Consensus-Robust Transfer Attacks via Parameter and Representation Perturbations
Topics
Abstract
Adversarial examples crafted on one model often exhibit poor transferability to others, hindering their effectiveness in black-box settings. This limitation arises from two key factors: (i) decision-boundary variation across models and (ii) representation drift in feature space. We address these challenges through a new perspective that frames transferability for untargeted attacks as a consensus-robust optimization problem: adversarial perturbations should remain effective across a neighborhood of plausible target models.
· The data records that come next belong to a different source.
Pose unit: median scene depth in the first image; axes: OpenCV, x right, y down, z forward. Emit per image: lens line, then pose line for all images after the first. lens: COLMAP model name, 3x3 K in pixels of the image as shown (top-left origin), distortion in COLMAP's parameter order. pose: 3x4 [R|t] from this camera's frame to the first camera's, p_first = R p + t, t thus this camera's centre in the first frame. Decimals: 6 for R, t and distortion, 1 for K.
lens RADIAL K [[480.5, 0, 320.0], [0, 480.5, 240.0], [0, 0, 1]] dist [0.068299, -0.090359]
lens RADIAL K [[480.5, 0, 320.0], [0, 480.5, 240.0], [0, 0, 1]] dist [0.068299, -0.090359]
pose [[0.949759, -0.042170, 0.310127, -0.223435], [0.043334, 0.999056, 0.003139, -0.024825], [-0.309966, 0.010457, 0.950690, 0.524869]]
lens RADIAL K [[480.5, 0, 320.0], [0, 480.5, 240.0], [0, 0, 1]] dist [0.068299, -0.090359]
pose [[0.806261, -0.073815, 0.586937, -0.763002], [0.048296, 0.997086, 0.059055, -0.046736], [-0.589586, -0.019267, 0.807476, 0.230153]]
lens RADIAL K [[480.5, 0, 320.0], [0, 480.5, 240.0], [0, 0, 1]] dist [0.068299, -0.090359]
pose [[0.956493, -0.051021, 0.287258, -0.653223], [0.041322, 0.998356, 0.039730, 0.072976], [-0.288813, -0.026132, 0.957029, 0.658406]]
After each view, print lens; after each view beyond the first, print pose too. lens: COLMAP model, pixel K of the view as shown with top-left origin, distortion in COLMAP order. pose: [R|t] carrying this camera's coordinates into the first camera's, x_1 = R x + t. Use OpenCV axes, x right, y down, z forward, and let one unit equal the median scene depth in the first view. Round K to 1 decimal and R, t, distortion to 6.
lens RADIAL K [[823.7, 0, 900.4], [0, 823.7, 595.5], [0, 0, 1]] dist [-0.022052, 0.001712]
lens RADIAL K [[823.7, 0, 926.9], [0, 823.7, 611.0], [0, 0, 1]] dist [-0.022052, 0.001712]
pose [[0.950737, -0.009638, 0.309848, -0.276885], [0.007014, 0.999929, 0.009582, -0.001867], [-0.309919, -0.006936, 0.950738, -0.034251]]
To model this uncertainty, we introduce two complementary perturbation channels: a parameter channel, capturing boundary shifts via weight perturbations, and a representation channel, addressing feature drift via stochastic blending of clean and adversarial activations. We then propose CORTA (COnsensus--Robust Transfer Attack), a lightweight attack instantiated from this robust formulation using two first-order strategies: (i) sensitivity regularization based on the squared Frobenius norm of logits’ Jacobian with respect to weights, and (ii) Monte Carlo sampling for blended feature representations. Our theoretical analysis provides a certified lower bound linking these approximations to the robust objective. Extensive experiments on CIFAR-100 and ImageNet show that CORTA significantly outperforms state-of-the-art transfer-based methods---including ensemble approaches---across CNN and Vision Transformer targets. Notably, CORTA achieves a 19.1 percentage-point gain in transfer success rate over the best prior method while using only a single surrogate model.